* **Work to be completed**:
Pictures aside, repeat every entry exactly.

START Extracted records

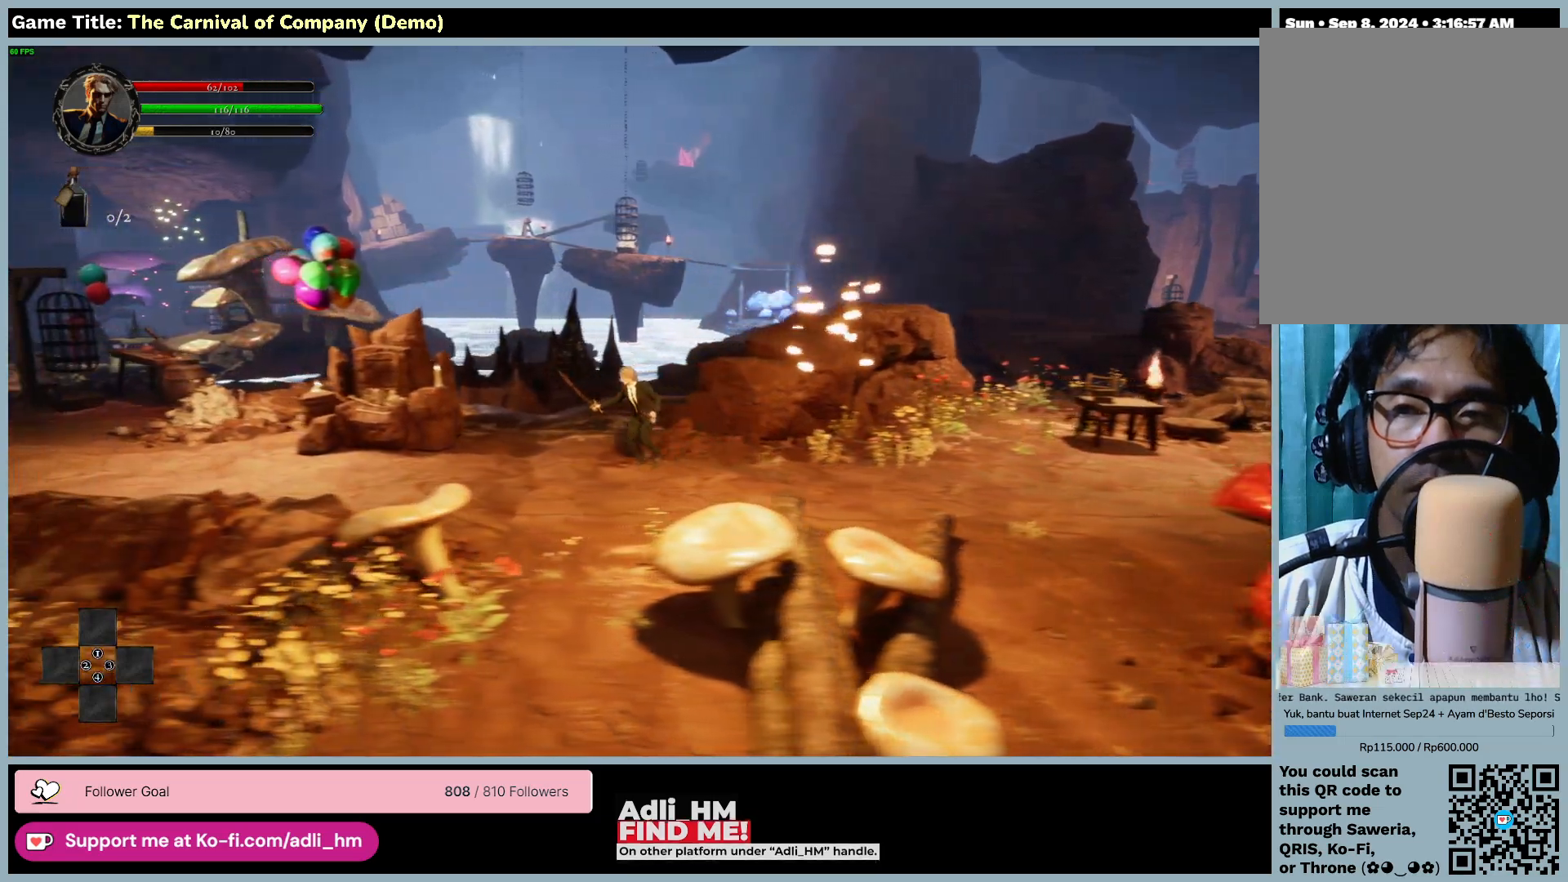
{"keys": ["a"], "mouse": [], "events": []}
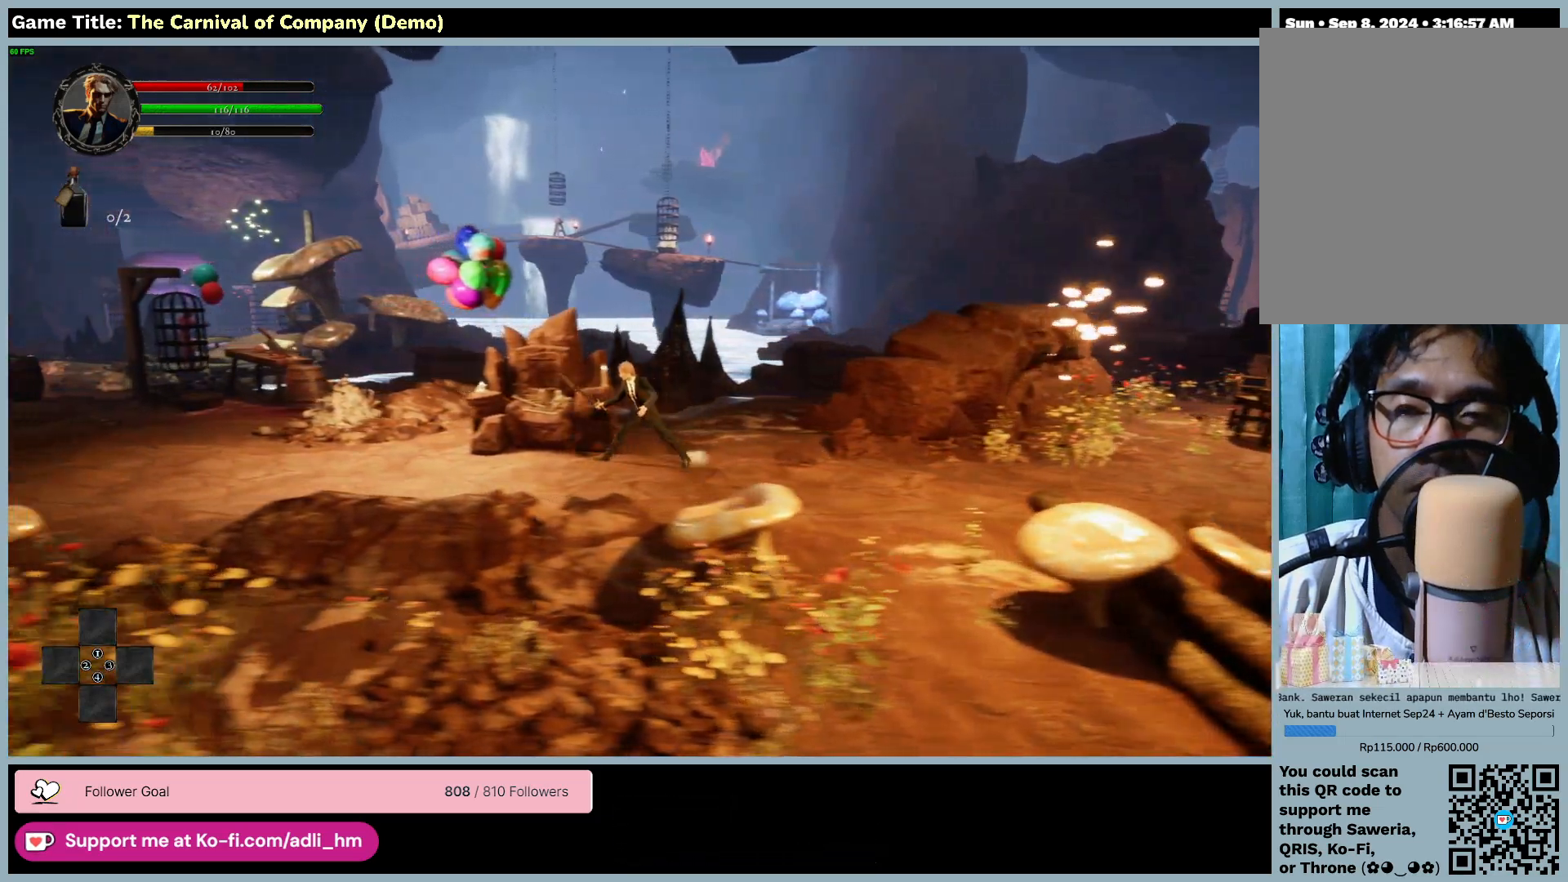
{"keys": ["a"], "mouse": [], "events": []}
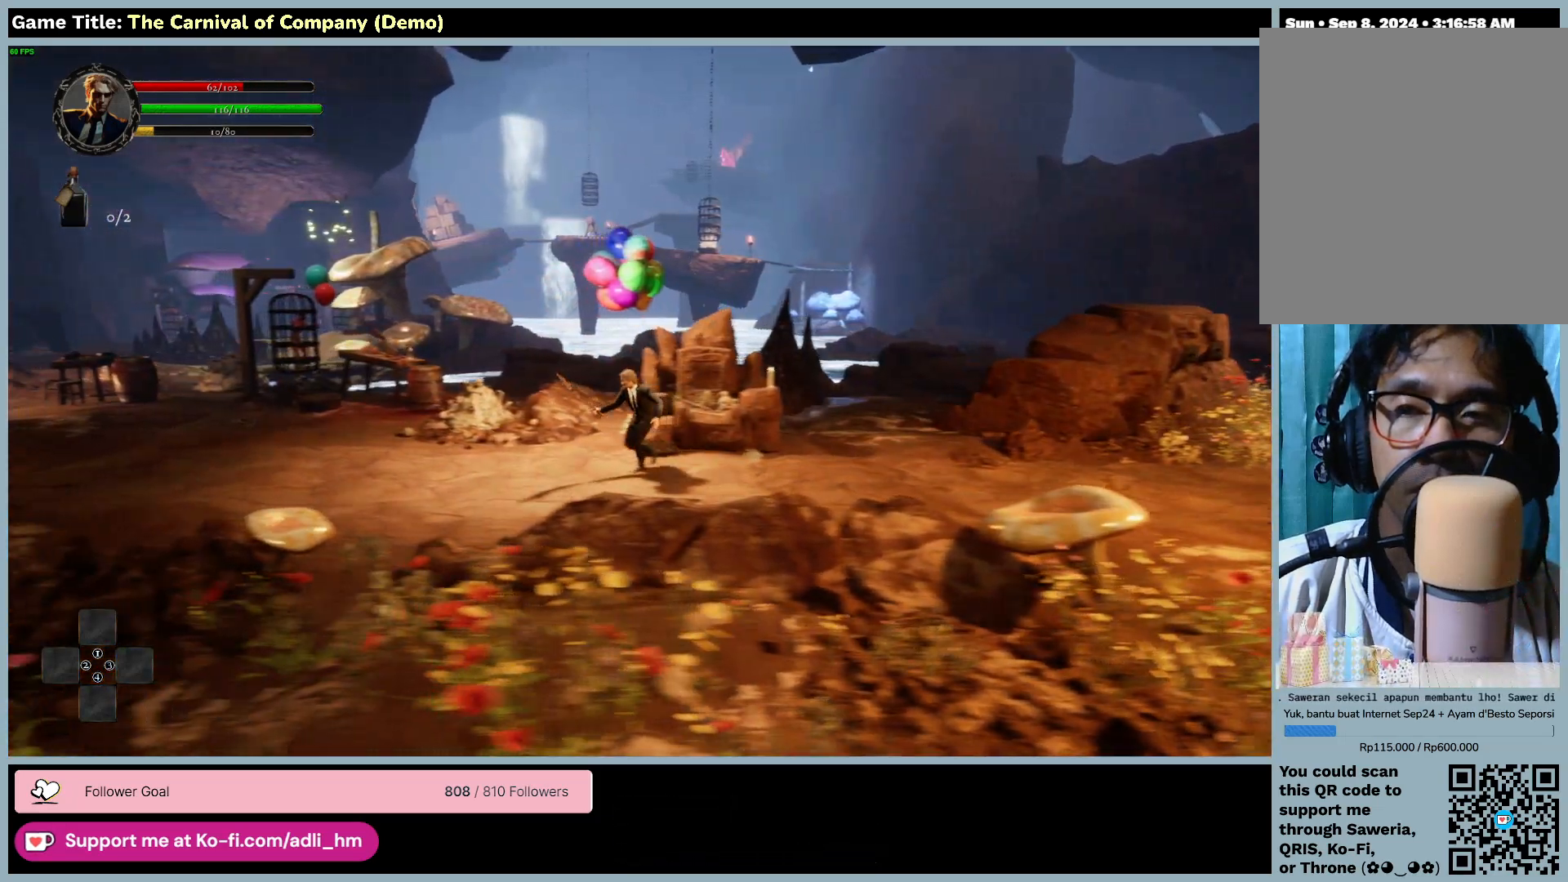
{"keys": ["a"], "mouse": [], "events": []}
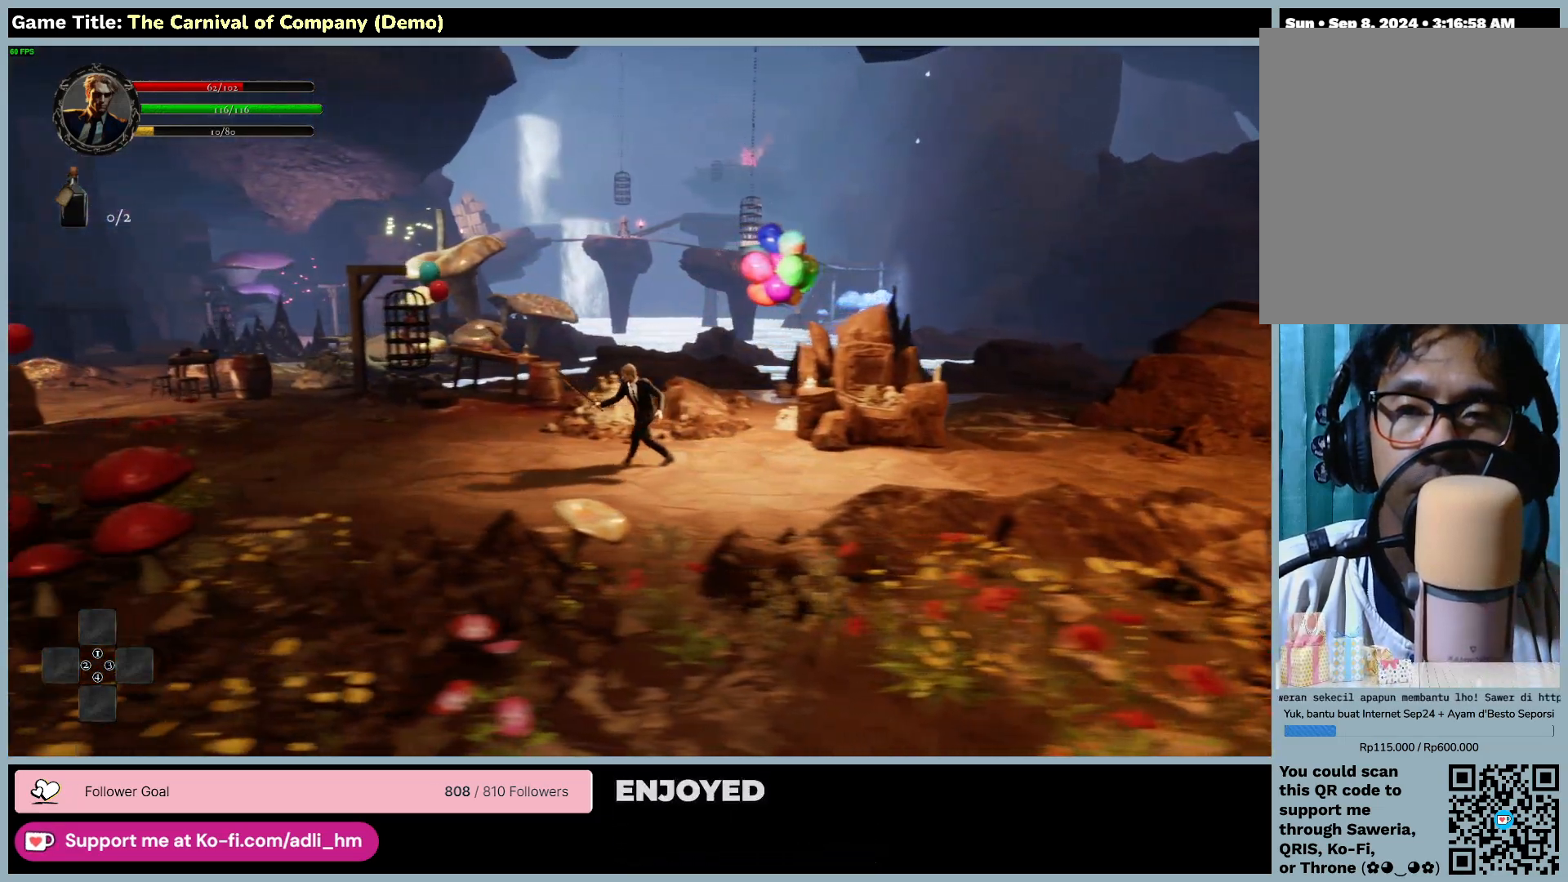
{"keys": ["a"], "mouse": [], "events": []}
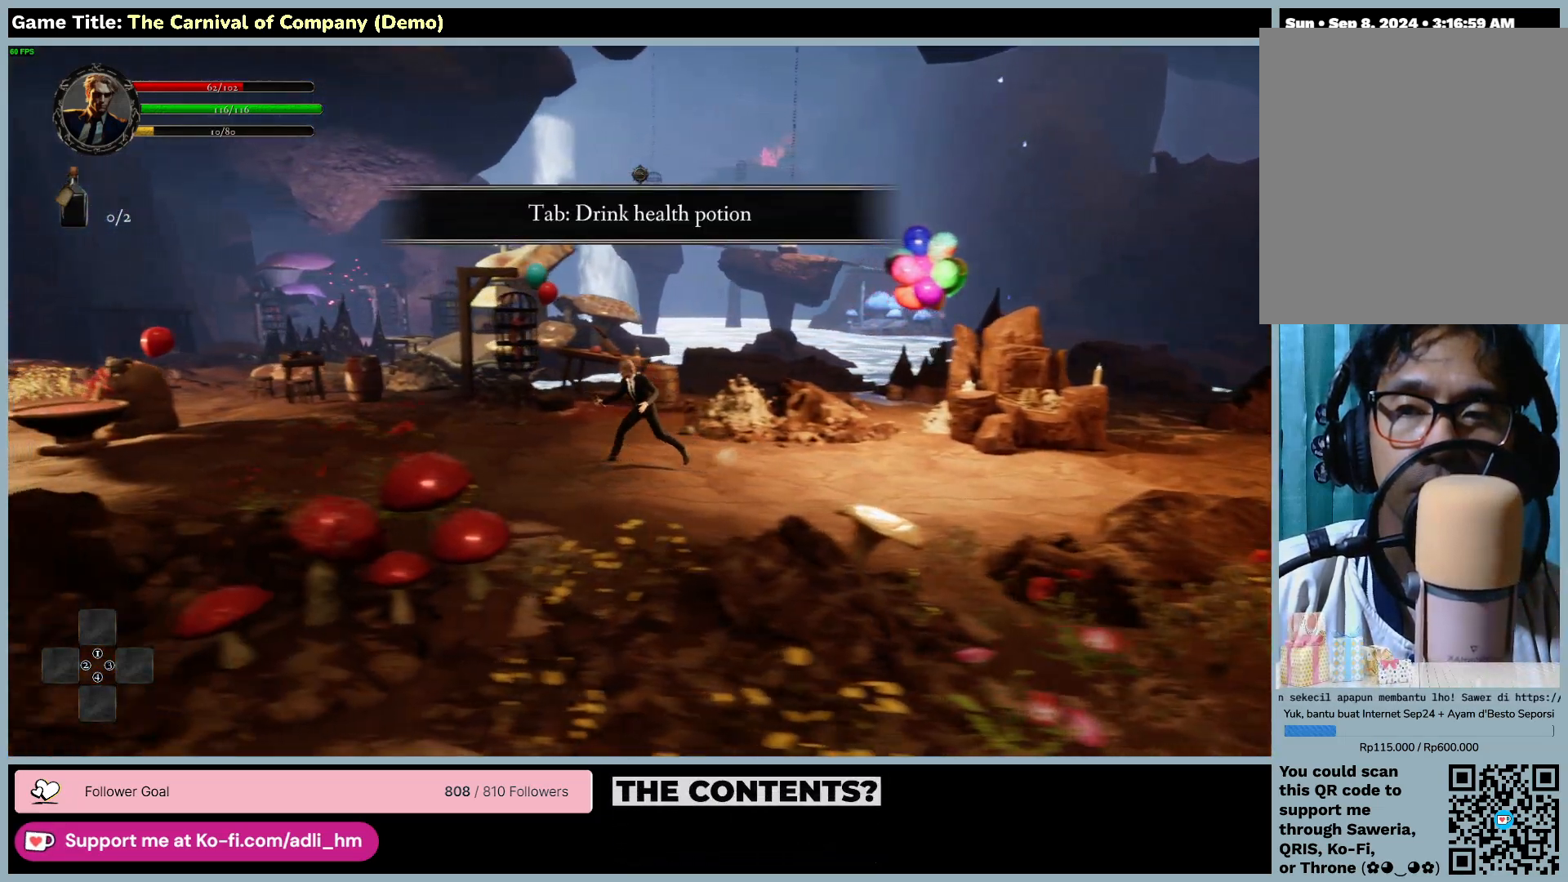
{"keys": ["a"], "mouse": [], "events": []}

END Extracted records

* **Response area**:
{"keys": ["a"], "mouse": [], "events": []}
{"keys": ["a"], "mouse": [], "events": []}
{"keys": ["a"], "mouse": [], "events": []}
{"keys": ["a"], "mouse": [], "events": []}
{"keys": ["a"], "mouse": [], "events": []}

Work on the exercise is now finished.